---- TEXT PROVIDED

Mailing List Archive

Chiappa blows his brains out (was Re: Policy Statement)
> Oh, good, the multi-homing discussion again.

> (The loud "bang" you just heard was Noel blowing out his brains in sheer
> desperation and frustration.)

You're misinterpreting my question. The fault must be mine; I guess that
my query wasn't specific enough. Let me put it another way:

GIVEN that there exists some set of organizations who want to purchase
multiple T1s from multiple independent suppliers for purposes of
reliability and load sharing yet have need for less than 255 unique IP
addresses, and GIVEN that certain extremely popular software products (such
as Netscape Navigator) which are important to these organizations were
developed by programmers who seem to have no knowledge of either efficiency
or the way that the Internet works, and GIVEN that I have sufficient
knowledge about routing as is necessary to fully understand every technical
issue involved, and GIVEN that I have a rudimentary and imperfect
understanding of the political and economic issues regarding IP numbering
and the propagation of routes thereunto, HOW do I resolve the conflict
between justifiable corporate service requirements and the expressed
statements on these mailing lists the past few weeks which seem to imply
that anyone who does not consume at least a /18 worth of address space is
not worthy of being globally routed?

I am asking, I suspect, not for a technical answer (there being none other
than Chiappa's "it's gonna cost"), but the most politically correct answer
to give the organization (which is not Netscape).

jms

Joel M Snyder, 1404 East Lind Road, Tucson, AZ, 85719
Phone: +1 520 324 0494 (voice) +1 520 324 0495 (FAX)
jms@Opus1.COM http://www.opus1.com/jms Opus One

PLEASE NOTE: The useful parts of Arizona changed
from area code 602 to area code 520 on March 20, 1995.

--------
---- DATA SUPPLIED

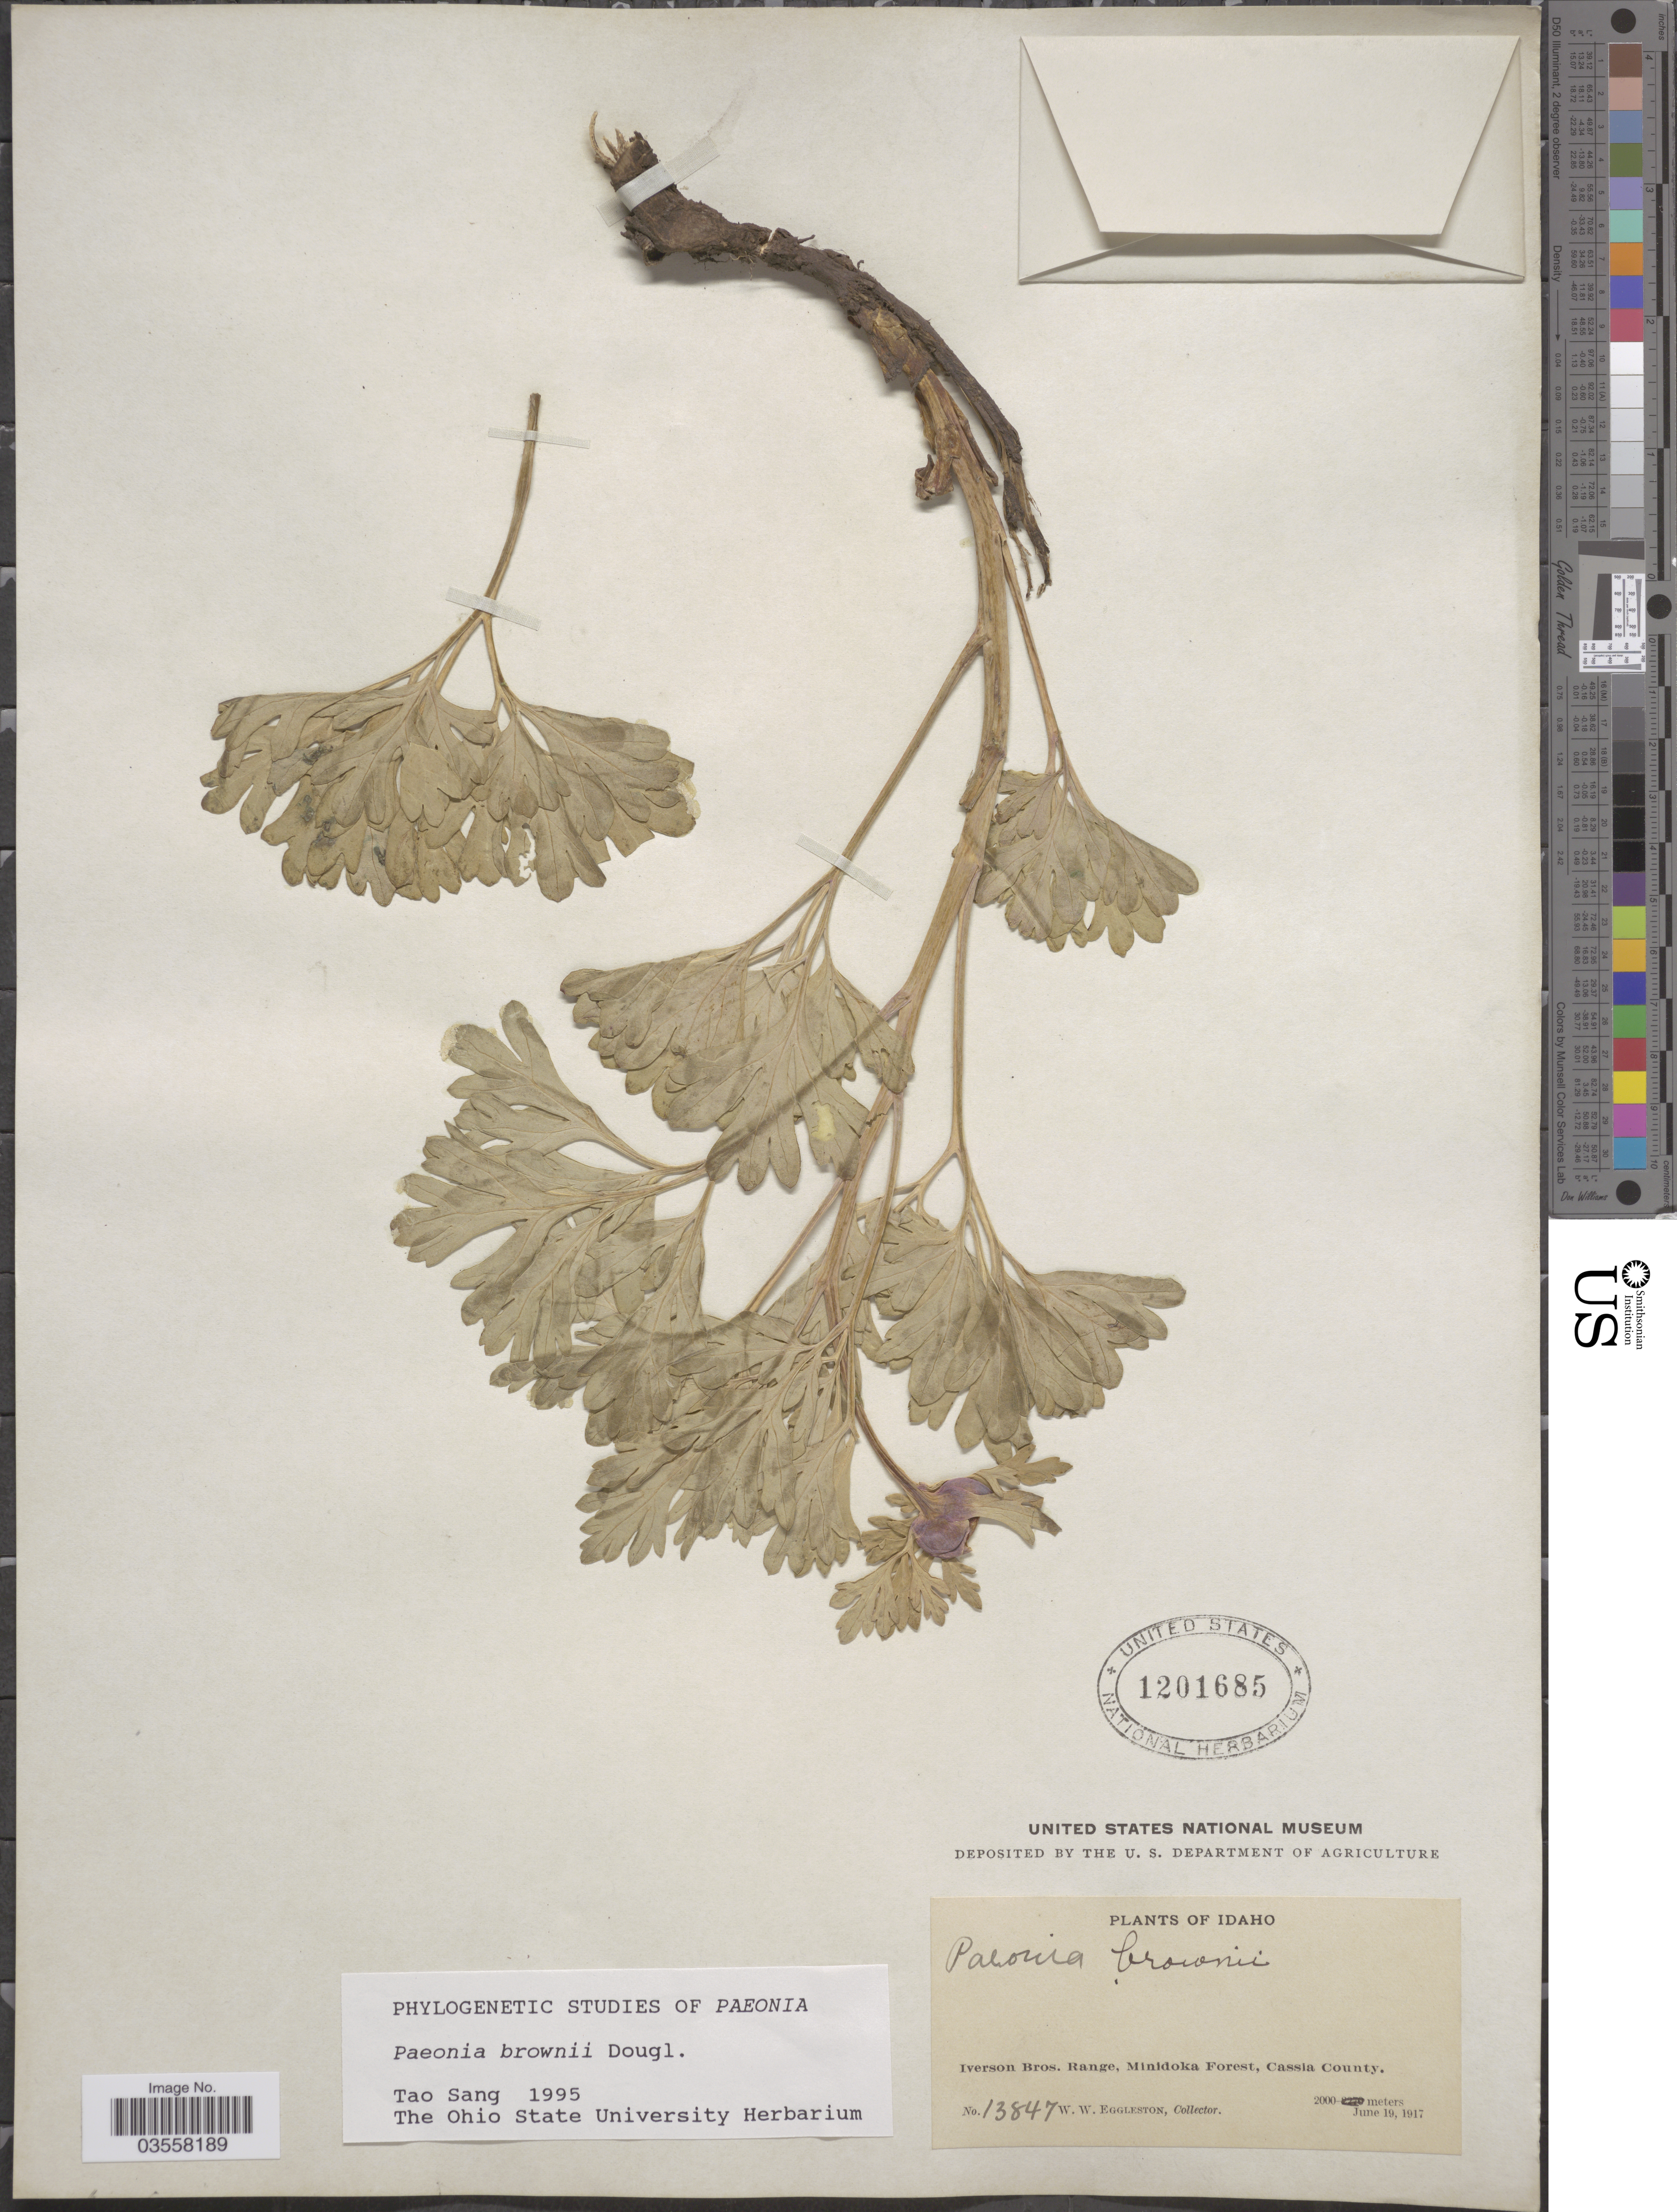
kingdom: Plantae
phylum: Tracheophyta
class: Magnoliopsida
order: Saxifragales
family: Paeoniaceae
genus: Paeonia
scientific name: Paeonia brownii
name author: Douglas ex Hook.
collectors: W. W. Eggleston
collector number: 13847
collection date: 1917-06-19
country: United States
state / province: Idaho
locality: Iverson Bros. Range, Minidoka Forest, Cassia County.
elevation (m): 2000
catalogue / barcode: US 1201685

--------

▶ WHAT THE TASK REQUIRES: In the mailing list post, on what date did the useful parts of Arizona switch from area code 602 to area code 520?

▶ RESPONSE: March 20, 1995.